It marked the most juvenile offenders put to death in a single month since the reinstatement of the death penalty in 1976.

The relative obscurity of the three executions, which were barely noticed by the national media, points up a growing chasm between the US and the rest of the international community over adult sanctions like the death penalty for teenagers convicted of adult crimes.

"Every other country in the world has done away with this in the last five to 10 years, including China," says Victor Streib, a lawyer and law school dean at Ohio Northern University in Ada, who has studied the issue for a quarter-century. "We are left out here by ourselves, and one has to ask why?"

At its core, the issue is whether juvenile killers have the judgment and are mature enough to understand all ramifications of their crimes at the time they commit them. If they lack an adult level of judgment, the argument goes, why should they face an adult level of punishment?

The international standard

That's the reasoning behind the United Nations Convention on the Rights of the Child, an international treaty that bars executions of anyone who commits a crime when younger than 18. The United States is the only country in the world to refuse to sign the accord.

(Somalia also has not signed, but it lacks a working legislature to authorize the treaty, analysts say. And Iran, which signed the UN treaty, nonetheless executed a 17-year-old recently, according to human rights reports. Outside the US, it is the only reported execution of a juvenile offender in the past year.)

While the international community views the juvenile death penalty as a question of human rights, in America, executing teenage criminals is good politics, analysts say.

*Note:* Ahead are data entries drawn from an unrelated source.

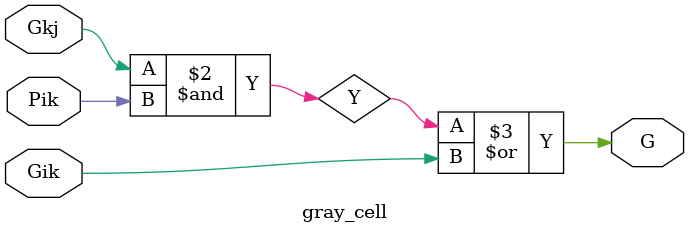
<source format=v>
module bittb
(

);
wire [15:0] Sum ;
reg [15:0] A ;
wire Cout ;
reg [15:0] B ;
reg Cin ;

initial begin
    $dumpfile("dumpfile1.vcd");
    $dumpvars(0, A[15:0], B[15:0], Cin, Sum[15:0], Cout);
    A = 0;
    B = 0;
    Cin = 0;
  end

  integer i;
  always begin
    for (i = 0; i < 20; i = i + 1) begin
      #10
      A = $random;
      B = $random;
      Cin = $random % 2;
    end
    #10
    $finish;
  end
// noconn A[15:0]
// noconn B[15:0]
// noconn Cin
// noconn Sum[15:0]
// noconn Cout
test
x1 ( 
 .x( A ),
 .sum( Sum ),
 .y( B ),
 .cout( Cout ),
 .cin( Cin )
);

endmodule

// expanding   symbol:  test.sym # of pins=5
// sym_path: /home/ee22b074/ee5311/tutorial_7/koggestone/test.sym
// sch_path: /home/ee22b074/ee5311/tutorial_7/koggestone/test.sch
module test
(
  input wire [15:0] x,
  output wire [15:0] sum,
  input wire [15:0] y,
  output wire cout,
  input wire cin
);
wire [15:0] G_Z, P_Z;
    wire [15:0] G_A, P_A;
    wire [15:0] G_B, P_B;
    wire [15:0] G_C, P_C;
    wire [15:0] G_D, P_D;
    wire [15:0] G_E, P_E;

    // Level 0 - Generate P_Z and G_Z
    genvar i;
    generate
        for (i = 0; i < 16; i = i + 1) begin : gen_pg
            and_xor level_Z(x[i], y[i], P_Z[i], G_Z[i]);
        end
    endgenerate

    // Level 1
    gray_cell level_0A(cin, P_Z[0], G_Z[0], G_A[0]);
    generate
        for (i = 1; i < 16; i = i + 1) begin : level_A
            black_cell bc(G_Z[i-1], P_Z[i], G_Z[i], P_Z[i-1], G_A[i], P_A[i]);
        end
    endgenerate

    // Level 2
    gray_cell level_1B(cin, P_A[1], G_A[1], G_B[1]);
    gray_cell level_2B(G_A[0], P_A[2], G_A[2], G_B[2]);
    generate
        for (i = 3; i < 16; i = i + 1) begin : level_B
            black_cell bc(G_A[i-2], P_A[i], G_A[i], P_A[i-2], G_B[i], P_B[i]);
        end
    endgenerate

    // Level 3
    gray_cell level_3C(cin, P_B[3], G_B[3], G_C[3]);
    gray_cell level_4C(G_A[0], P_B[4], G_B[4], G_C[4]);
    gray_cell level_5C(G_B[1], P_B[5], G_B[5], G_C[5]);
    gray_cell level_6C(G_B[2], P_B[6], G_B[6], G_C[6]);
    generate
        for (i = 7; i < 16; i = i + 1) begin : level_C
            black_cell bc(G_B[i-4], P_B[i], G_B[i], P_B[i-4], G_C[i], P_C[i]);
        end
    endgenerate

    // Level 4
    gray_cell level_7D(cin, P_C[7], G_C[7], G_D[7]);
    gray_cell level_8D(G_A[0], P_C[8], G_C[8], G_D[8]);
    gray_cell level_9D(G_B[1], P_C[9], G_C[9], G_D[9]);
    gray_cell level_10D(G_B[2], P_C[10], G_C[10], G_D[10]);
    gray_cell level_11D(G_C[3], P_C[11], G_C[11], G_D[11]);
    generate
        for (i = 12; i < 16; i = i + 1) begin : level_D
            black_cell bc(G_C[i-8], P_C[i], G_C[i], P_C[i-8], G_D[i], P_D[i]);
        end
    endgenerate

    // Level 5 (final carry to cout)
    gray_cell level_15E(cin, P_D[15], G_D[15], cout);

    // Final sum computation
    assign sum[0] = cin ^ P_Z[0];
    assign sum[1] = G_A[0] ^ P_Z[1];
    assign sum[2] = G_B[1] ^ P_Z[2];
    assign sum[3] = G_B[2] ^ P_Z[3];
    assign sum[4] = G_C[3] ^ P_Z[4];
    assign sum[5] = G_C[4] ^ P_Z[5];
    assign sum[6] = G_C[5] ^ P_Z[6];
    assign sum[7] = G_C[6] ^ P_Z[7];
    assign sum[8] = G_D[7] ^ P_Z[8];
    assign sum[9] = G_D[8] ^ P_Z[9];
    assign sum[10] = G_D[9] ^ P_Z[10];
    assign sum[11] = G_D[10] ^ P_Z[11];
    assign sum[12] = G_D[11] ^ P_Z[12];
    assign sum[13] = G_D[12] ^ P_Z[13];
    assign sum[14] = G_D[13] ^ P_Z[14];
    assign sum[15] = G_D[14] ^ P_Z[15];

endmodule


// noconn x[15:0]
// noconn y[15:0]
// noconn cin
// noconn sum[15:0]
// noconn cout
module black_cell(Gkj, Pik, Gik, Pkj, G, P);
 input Gkj, Pik, Gik, Pkj;
 output G, P;
 wire Y;

 and(Y, Gkj, Pik);
 or(G, Gik, Y);
 and(P, Pkj, Pik);
endmodule

module and_xor(a, b, p, g);
 //very first inputs - and/xor
 input a, b;
 output p, g;
 xor(p, a, b);
 and(g, a, b);
 endmodule

module gray_cell(Gkj, Pik, Gik, G);
 //gray cell
 input Gkj, Pik, Gik;
 output G;
 wire Y;
 and(Y, Gkj, Pik);
 or(G, Y, Gik);

endmodule

</source>
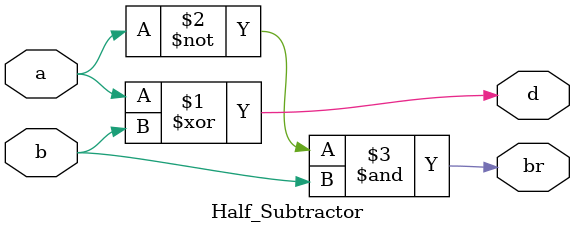
<source format=v>
`timescale 1ns / 1ps

module Half_Subtractor(
input a,b,
output d,br
    );
    
    assign d=a^b;
    assign br=(~a)&b;
    
endmodule

</source>
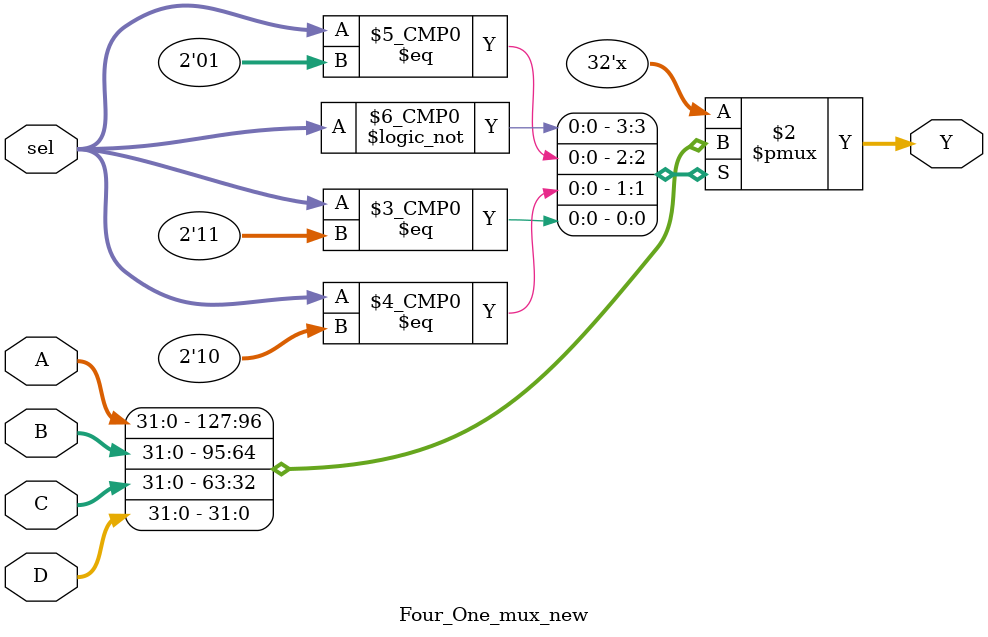
<source format=v>
`timescale 1ns / 1ps
/*******************************************************************
*
* Module: Four_One_mux_new.v
* Project: femtoRV32
* Authors: Fekry Mohamed & Mario Ghaly & Freddy Amgad
* Description: The module is a 4-to-1 multiplexer that selects one of the four input signals (A, B, C, or D)
* based on the 2-bit selection signal (sel). The selected input is then assigned to the output signal Y. 
* This multiplexer is parameterized, allowing the user to specify the bit width (N) for the inputs and output.
*
**********************************************************************/

module Four_One_mux_new #(parameter N= 32)(input [N-1:0] A, B, C, D, input [1:0] sel, output reg [N-1:0]  Y);

always @(*)begin 
case(sel)
2'b00: Y=A;
2'b01: Y=B;
2'b10: Y=C;
2'b11: Y=D;
endcase
end

endmodule

</source>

"The death penalty is very political," says Richard Dieter of the Death Penalty Information Center in Washington. "It is as much part of the political system as the criminal-justice system."

Many victims' rights groups favor tough sanctions whenever a criminal commits a particularly horrendous crime. They argue that in cases when juveniles commit vicious murders in which they show no compassion for their victims, the government should also show no compassion to the murderer.

Some crimes are just so awful, they argue, that they deserve the ultimate punishment.

Opponents counter that teen killers are different than adult killers. "Even many supporters of the death penalty will draw the line at 18," says Mr. Dieter. "It has to do with the death penalty being reserved for the worst of the worst offenders, those most responsible for their actions in terms of understanding the consequences, those most in control of their choices."

Dieter adds, "Teenagers are somewhat there, but they are not fully in adulthood. We recognize that by saying that they can't vote, can't serve on a jury, buy alcohol, be drafted. There are a lot of lines we draw for which 18 is a bright line."

What the court says

Roughly a decade ago, the US Supreme Court drew a bright line in deciding two juvenile death-penalty cases. The court ruled in one case that 15 was too young an age to execute a convicted murderer, but in a second case it ruled that state laws authorizing the execution of those 16 and older did not offend the Constitution.